> **TASK TO COMPLETE**:
Find each line in the listing below that contains the word "Lebensgrundlagen" and copy those lines in full.

> **THE INPUT**:

▽

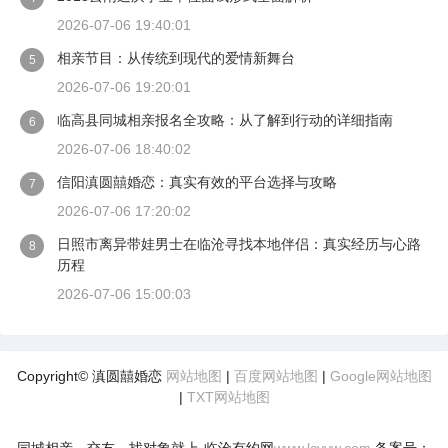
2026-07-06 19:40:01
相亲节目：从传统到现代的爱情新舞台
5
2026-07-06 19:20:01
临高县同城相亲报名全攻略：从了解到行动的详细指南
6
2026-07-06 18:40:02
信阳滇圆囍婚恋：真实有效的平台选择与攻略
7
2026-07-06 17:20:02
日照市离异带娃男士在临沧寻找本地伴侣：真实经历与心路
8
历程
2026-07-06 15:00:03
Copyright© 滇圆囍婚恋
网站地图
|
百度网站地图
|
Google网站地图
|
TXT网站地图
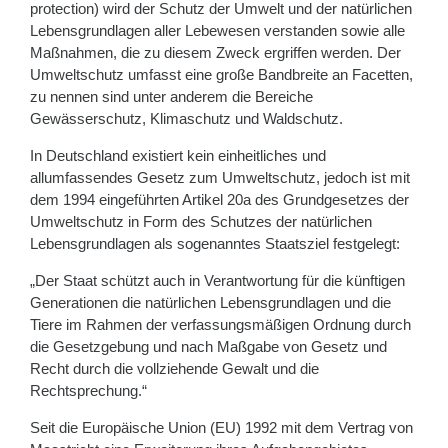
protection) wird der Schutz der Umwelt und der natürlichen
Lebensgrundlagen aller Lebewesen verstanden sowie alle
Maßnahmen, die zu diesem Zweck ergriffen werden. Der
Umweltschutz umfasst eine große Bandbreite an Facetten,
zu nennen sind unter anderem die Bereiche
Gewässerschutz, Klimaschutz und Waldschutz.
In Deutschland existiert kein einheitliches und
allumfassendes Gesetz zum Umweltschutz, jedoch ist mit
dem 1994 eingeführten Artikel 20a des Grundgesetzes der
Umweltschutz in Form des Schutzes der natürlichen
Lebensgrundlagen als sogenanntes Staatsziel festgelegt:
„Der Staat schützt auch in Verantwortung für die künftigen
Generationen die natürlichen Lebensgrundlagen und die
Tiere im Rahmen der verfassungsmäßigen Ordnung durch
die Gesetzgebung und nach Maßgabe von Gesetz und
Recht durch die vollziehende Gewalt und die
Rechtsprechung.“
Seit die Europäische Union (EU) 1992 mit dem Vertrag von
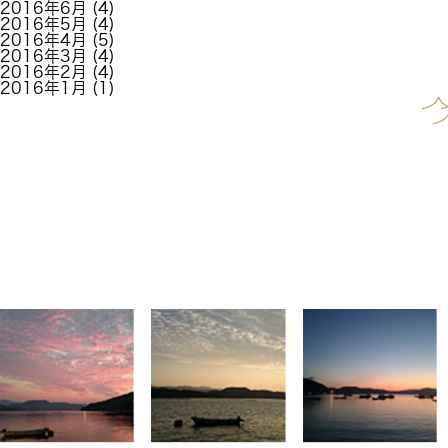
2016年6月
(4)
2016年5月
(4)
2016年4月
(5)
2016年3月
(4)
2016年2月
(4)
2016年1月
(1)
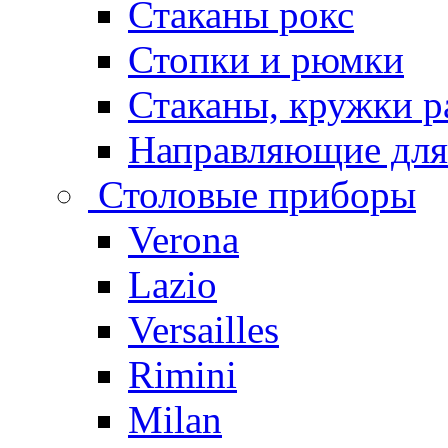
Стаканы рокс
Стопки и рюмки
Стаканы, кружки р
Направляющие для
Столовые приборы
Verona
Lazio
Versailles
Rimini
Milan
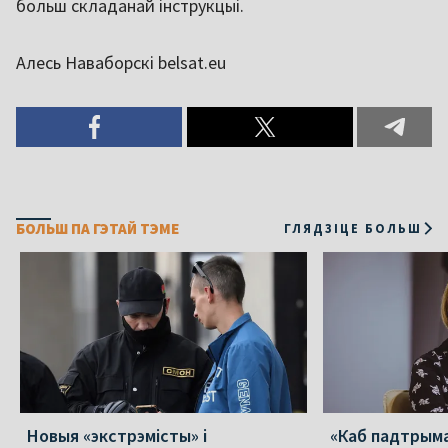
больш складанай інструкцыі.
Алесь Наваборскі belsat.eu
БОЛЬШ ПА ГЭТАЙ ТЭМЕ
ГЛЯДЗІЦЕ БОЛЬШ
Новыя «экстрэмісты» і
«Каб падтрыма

△

> **TASK ANSWER**:
Lebensgrundlagen aller Lebewesen verstanden sowie alle
Lebensgrundlagen als sogenanntes Staatsziel festgelegt:
Generationen die natürlichen Lebensgrundlagen und die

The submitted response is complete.